Earlier this year I was invited to deliver some sales training for some clients in Dubai. It was over three days and I trained over 60 people. Nothing unusual about that, but carting 60 sets of workbooks through the skies meant I had to take out with me 2 large suitcases, one completely filled with workbooks.
Naturally, on my return journey I still had two large suitcases, again nothing odd there. But if you factor in that I was a businessman in a suit returning from a business trip in Dubai with two huge suitcases, it does start to look a little out of the ordinary.
The customs official at Heathrow airport thought so too and beckoned me over as I passed through customs.
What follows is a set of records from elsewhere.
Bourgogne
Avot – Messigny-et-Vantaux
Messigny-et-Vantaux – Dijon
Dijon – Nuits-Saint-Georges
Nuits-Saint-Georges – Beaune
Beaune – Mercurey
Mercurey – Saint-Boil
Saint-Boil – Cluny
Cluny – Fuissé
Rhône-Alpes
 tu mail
Here comes the suitcase search I thought, thinking about missing my train home.
He began by asking me some odd questions:
“How are you today Sir?” – Fine
“Do these suitcases belong to you?” – Yes (obviously, since I was carrying them)
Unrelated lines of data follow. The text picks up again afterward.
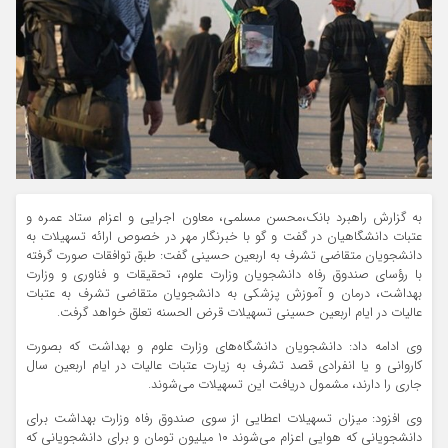
به گزارش راهبرد بانک،محسن مسلمی، معاون اجرایی و اعزام ستاد عمره و
عتبات دانشگاهیان در گفت و گو با خبرنگار مهر در خصوص ارائه تسهیلات به
دانشجویان متقاضی تشرف به اربعین حسینی گفت: طبق توافقات صورت گرفته
با رؤسای صندوق رفاه دانشجویان وزارت علوم، تحقیقات و فناوری و وزارت
بهداشت، درمان و آموزش پزشکی به دانشجویان متقاضی تشرف به عتبات
عالیات در ایام اربعین حسینی تسهیلات قرض الحسنه تعلق خواهد گرفت.
وی ادامه داد: دانشجویان دانشگاه‌های وزارت علوم و بهداشت که بصورت
کاروانی و یا انفرادی قصد تشرف به زیارت عتبات عالیات در ایام اربعین سال
جاری را دارند، مشمول دریافت این تسهیلات می‌شوند.
وی افزود: میزان تسهیلات اعطایی از سوی صندوق رفاه وزارت بهداشت برای
دانشجویانی که هوایی اعزام می‌شوند ۱۰ میلیون تومان و برای دانشجویانی که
“Have you been to Dubai on business?” – Yes (obviously really since I was in a suit)
“Was it warm out there?” – Yes (obviously again, it’s always warm in Dubai)
I soon figured what he was doing. He was observing me closely, looking at my physiology – body language, facial expressions – he was observing my signals when I said the word “yes”. I knew what he was going to do next. Do the same thing with the word “no”.
“Did you manage to get any sleep?” – No (obviously – it was a daytime flight of only 6 hours)
“Have you been doing any dangerous sports in Dubai sir?” – No (good odds that most business meetings in Dubai don’t involve bungee jumping)
“Do you have anything in those cases, that shouldn’t be in there?” – No (this was the truth).
“Off you go then Sir, and sorry to trouble you”. And I left.
You see he had calibrated my physiology for when I said no and was telling the truth. The body doesn’t lie, there’s a tell for everything and he found it for the word “no” and didn’t even bother to search the case. Clever man.
The police do this, barristers in court. I do it with my three children and I know when they’re lying.
Remember, physiology, there’s always a tell for everything you do.
Thankfully I managed to catch my train home, it was a long arduous journey and I was keen to get the train so thank you NLP calibration for helping me do this.